Image and design file data
------
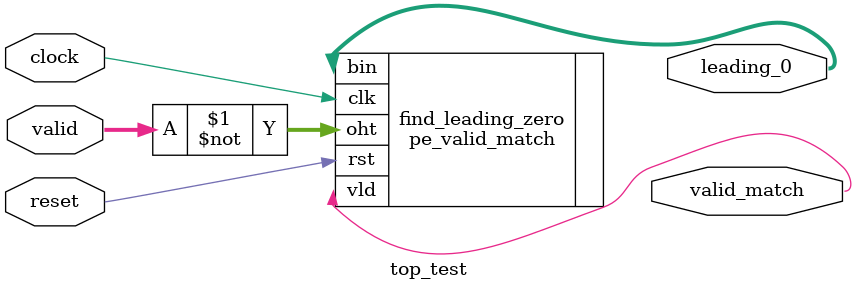
<source format=v>
module top_test(input [511:0] valid, input clock, input reset,output [8:0] leading_0, output valid_match);


pe_valid_match find_leading_zero(.clk(clock), .rst(reset), .oht(~valid),.bin(leading_0),.vld(valid_match));

endmodule
</source>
------
> _Problem statement_
Print out the entries once more, unchanged. No pictures.

> _Problem solution_
<source format=v>
module top_test(input [511:0] valid, input clock, input reset,output [8:0] leading_0, output valid_match);


pe_valid_match find_leading_zero(.clk(clock), .rst(reset), .oht(~valid),.bin(leading_0),.vld(valid_match));

endmodule
</source>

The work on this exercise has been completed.